L'ISLE-SUR-SORGUE - « Lorsque mon mari et moi avons créé la Fondation Villa Datris, le but n’était pas de constituer une collection. Notre idée était de faire des expositions et de montrer beaucoup d’œuvres », rappelle Danièle Kapel-Marcovici. Seulement voila, avec le temps et à raison d’une quinzaine d’acquisitions en moyenne par an, le couple s’est un jour aperçu qu’il avait une vraie collection, dont une partie est actuellement montrée pour fêter le cinquième anniversaire de la Villa. Ils avaient déjà fait ainsi pour leur collection personnelle, commencée au début des années 2000. Et Danièle Kapel-Marcovici a reproduit la même approche dès 2006 pour la collection d’entreprise du Groupe Raja dont elle est PDG.
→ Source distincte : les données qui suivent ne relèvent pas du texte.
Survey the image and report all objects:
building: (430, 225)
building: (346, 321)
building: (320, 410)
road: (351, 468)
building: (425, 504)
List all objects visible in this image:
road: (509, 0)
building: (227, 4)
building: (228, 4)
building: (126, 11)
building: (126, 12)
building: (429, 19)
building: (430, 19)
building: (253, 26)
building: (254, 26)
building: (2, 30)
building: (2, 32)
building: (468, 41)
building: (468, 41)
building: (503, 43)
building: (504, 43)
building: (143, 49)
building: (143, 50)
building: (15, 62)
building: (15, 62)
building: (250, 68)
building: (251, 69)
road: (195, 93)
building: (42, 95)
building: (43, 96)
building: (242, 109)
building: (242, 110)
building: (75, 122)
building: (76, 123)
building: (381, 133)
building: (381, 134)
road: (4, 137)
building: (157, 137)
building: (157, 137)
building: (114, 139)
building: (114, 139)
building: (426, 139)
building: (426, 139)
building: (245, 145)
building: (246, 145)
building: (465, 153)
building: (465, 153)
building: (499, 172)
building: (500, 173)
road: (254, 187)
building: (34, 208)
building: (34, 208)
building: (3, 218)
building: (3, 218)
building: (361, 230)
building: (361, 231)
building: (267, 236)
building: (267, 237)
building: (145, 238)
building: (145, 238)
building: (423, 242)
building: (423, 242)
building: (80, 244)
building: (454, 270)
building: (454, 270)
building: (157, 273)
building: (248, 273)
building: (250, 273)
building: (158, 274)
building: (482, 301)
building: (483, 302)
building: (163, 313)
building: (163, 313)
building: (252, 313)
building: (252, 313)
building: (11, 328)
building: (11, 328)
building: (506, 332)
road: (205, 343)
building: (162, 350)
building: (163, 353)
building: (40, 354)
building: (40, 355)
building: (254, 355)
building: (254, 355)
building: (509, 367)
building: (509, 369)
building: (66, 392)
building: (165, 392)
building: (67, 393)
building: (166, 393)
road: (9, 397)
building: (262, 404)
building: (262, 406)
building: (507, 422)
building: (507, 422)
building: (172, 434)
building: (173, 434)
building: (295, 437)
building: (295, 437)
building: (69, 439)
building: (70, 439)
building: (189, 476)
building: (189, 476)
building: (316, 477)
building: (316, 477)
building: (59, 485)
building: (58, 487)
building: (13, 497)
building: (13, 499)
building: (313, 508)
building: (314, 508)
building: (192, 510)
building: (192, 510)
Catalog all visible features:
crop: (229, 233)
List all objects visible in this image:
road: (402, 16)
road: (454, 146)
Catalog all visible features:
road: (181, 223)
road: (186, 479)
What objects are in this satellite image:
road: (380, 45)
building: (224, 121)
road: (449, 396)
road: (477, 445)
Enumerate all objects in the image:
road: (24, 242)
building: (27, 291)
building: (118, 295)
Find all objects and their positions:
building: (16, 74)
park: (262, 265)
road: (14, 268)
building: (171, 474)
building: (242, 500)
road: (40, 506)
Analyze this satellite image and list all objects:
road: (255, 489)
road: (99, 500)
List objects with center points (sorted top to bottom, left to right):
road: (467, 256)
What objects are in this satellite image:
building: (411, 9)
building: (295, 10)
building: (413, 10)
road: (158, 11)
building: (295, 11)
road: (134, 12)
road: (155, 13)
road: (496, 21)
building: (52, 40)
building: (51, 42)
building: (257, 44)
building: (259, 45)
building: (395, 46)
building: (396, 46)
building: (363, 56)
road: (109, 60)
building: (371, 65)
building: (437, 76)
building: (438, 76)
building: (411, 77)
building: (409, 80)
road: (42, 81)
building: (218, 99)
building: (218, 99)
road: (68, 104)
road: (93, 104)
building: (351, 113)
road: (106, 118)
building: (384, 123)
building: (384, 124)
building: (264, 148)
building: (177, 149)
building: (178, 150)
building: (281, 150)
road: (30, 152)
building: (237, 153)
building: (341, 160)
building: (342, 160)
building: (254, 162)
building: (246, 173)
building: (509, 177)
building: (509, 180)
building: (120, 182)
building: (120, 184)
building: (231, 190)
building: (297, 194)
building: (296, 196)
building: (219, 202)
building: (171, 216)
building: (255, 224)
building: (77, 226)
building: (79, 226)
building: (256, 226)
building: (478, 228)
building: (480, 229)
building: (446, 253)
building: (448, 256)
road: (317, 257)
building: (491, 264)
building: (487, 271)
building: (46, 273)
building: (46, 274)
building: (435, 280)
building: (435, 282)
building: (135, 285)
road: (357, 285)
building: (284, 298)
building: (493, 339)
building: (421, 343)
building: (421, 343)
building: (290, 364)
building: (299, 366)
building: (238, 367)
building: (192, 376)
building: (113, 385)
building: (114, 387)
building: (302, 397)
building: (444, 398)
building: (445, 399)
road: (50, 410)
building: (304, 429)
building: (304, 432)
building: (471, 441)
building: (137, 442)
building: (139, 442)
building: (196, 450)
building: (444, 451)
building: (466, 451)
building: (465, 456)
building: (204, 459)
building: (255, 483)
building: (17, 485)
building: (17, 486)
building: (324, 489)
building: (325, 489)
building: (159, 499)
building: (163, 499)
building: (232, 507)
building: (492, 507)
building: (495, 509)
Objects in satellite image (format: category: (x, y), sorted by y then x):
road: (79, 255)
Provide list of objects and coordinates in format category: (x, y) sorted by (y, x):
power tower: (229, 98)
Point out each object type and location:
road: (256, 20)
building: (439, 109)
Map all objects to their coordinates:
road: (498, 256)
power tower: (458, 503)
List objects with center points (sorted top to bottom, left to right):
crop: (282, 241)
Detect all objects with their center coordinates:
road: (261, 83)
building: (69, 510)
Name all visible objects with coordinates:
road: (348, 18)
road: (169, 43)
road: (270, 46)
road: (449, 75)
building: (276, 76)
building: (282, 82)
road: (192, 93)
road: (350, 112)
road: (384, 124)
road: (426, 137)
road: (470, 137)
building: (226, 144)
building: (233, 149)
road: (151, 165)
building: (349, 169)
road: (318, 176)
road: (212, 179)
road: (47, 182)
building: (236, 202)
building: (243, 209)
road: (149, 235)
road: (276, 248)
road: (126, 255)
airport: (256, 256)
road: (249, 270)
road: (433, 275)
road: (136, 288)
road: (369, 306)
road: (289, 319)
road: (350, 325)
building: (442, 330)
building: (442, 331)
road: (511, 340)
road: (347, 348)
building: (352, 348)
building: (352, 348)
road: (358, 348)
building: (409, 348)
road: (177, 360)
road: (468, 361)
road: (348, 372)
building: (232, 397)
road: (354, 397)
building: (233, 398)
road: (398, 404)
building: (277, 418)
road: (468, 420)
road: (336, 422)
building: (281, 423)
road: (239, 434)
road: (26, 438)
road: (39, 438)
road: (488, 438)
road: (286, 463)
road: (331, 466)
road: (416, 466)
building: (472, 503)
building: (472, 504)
C’est en 2010 que germe le projet de la Villa Datris. Danièle Kapel-Marcovici, enthousiaste et engagée, et son mari Tristan Fourtine, architecte, tous deux passionnés par l’art, les artistes et la Provence, achètent alors une belle demeure provençale datée de 1870, à L’Isle-sur-la-Sorgue. Si le nom évoque une mythologie méditerranéenne oubliée, il n’en est rien. Datris correspond simplement aux premières syllabes de Danièle et Tristan. De même que le nom du Groupe Raja reprenait le début des prénoms Rachel (la mère de Danièle) et Janine (sa tante). Comme une tradition. Ayant pour vocation de se consacrer à la sculpture contemporaine plutôt à tendance abstraite, la villa est inaugurée le 2 juin 2011 avec « Sculptures plurielles ». Suivront, chaque été, « Mouvement et lumière » (2012), « Sculptrices » (2013), « Sculpture du Sud » (2014) et « Archi-Sculpture. Hommage à Tristan Fourtine », décédé entre-temps en janvier 2013. Cette année « Sculpture en partage » vient rappeler la philosophie du projet, pensé à la fois comme engagement sociétal, démocratisation de l’art (gratuité pour les visiteurs), soutien aux jeunes artistes, partage avec les publics, comme l’indique le titre.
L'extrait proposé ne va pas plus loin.